If i was Intel i wouldn't be worried about x86 on GPU, i would be worried about a cost effective plateform AMD could slap on us.
Imagin a motherboard with highend onboard graphics processing linked with a Quad core, basically a PS3 that runs windows, but upgradable via PCI-E slots, etc
Intel are losing my respect at an exponential rate with all this trash talk. I just hope Larrabee is actually worth waiting for.
i was talking about modifying CUDA or OpenCL supersets C compilers to be able to run C programs without the need of a x86 processor.
Larrabee will be nothing really exciting - it is good on paper, but Intel has a long history of making things great on paper but crappy in reality (think Netburst, Itanium, Xeons).

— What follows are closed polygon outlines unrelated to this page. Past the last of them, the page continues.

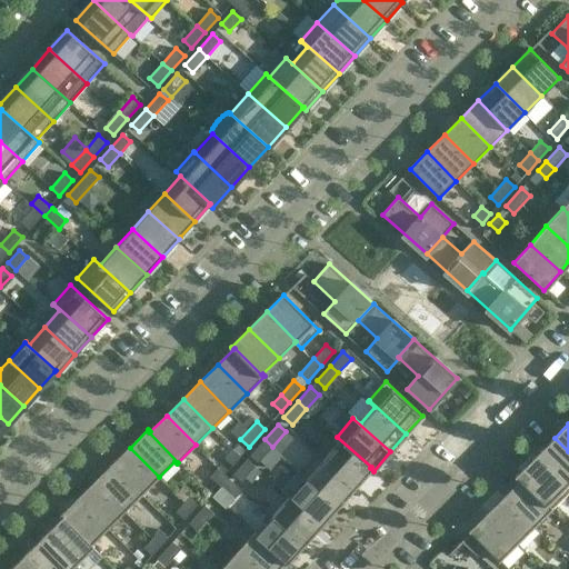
[(371,467),(337,437),(336,438),(339,441),(325,458),(318,451),(317,452),(355,486),(370,468),(371,467)]
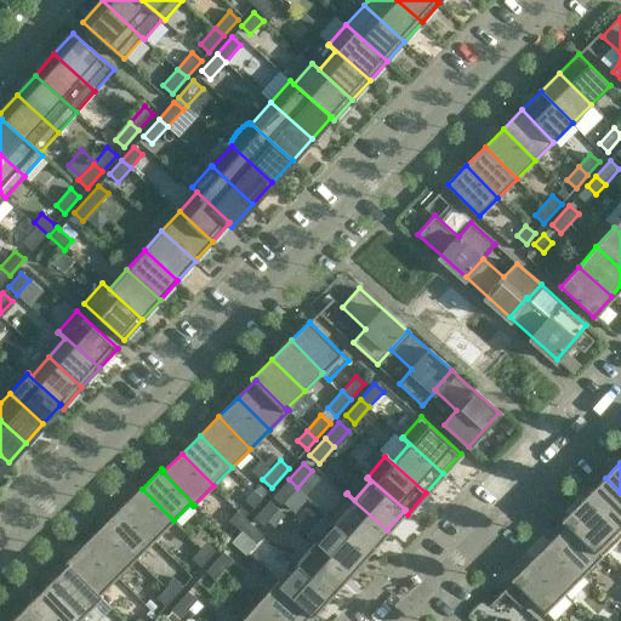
[(620,493),(605,478),(586,499),(620,534),(620,493)]
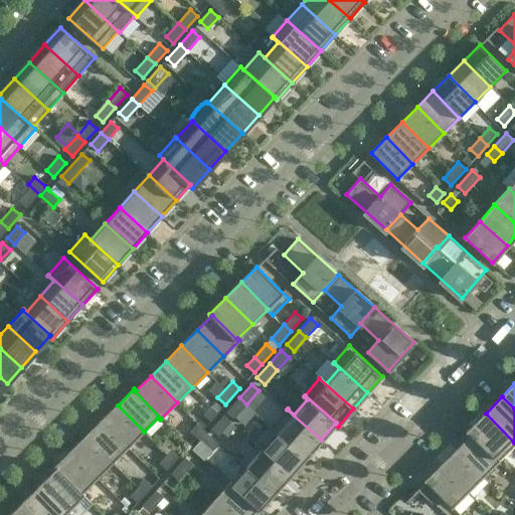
[(233,418),(246,404),(239,397),(226,411),(233,418)]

I have a dream in which nVidia teams with Via to make something really worthwhile - Via has the potential and the know-how, nVidia has the money and motivation. This could end up with something awesome and really innovative, like the recent ARM-based netbooks (good performance with HD capability, no heat or noisy cooling systems at all, small and compact with hours and hours of battery life. And i mean lots of hours - quoted 15 to 24 under load. And the best part - no Windows)
I'm sure nVidia, with a little help from the guys at Via/Transmeta, could make a "Code Morphing" processor, to run x86 on a GPU...
Just a thought...
Nvidia motherboards, drove the prices up from the usual £100 for a high end board to the not so uncommon price of £200+
So a joint program with VIA might result in a processor to compete with the likes of intel and AMD, but most likely priced out of the market.
Nvidia should look into the moblie market, low power HD devices that are dirt cheap, as this is where the market is shifting to rapidly.
MS keeping trying to destroy PC gaming, its becoming much easier to game on a console at a fraction of the cost of a PC. The next gen of consoles fingers crossed will be far more stable.
I think home computing will change in a big way. Alot of us are already running are own servers! MS developement of home server OS and its media extenders.
All low power devices, cheap and more specialised for each purpose. Like a HTPC, a nettop, games console, and a home server/NAS. few of us may have a workstation aswell.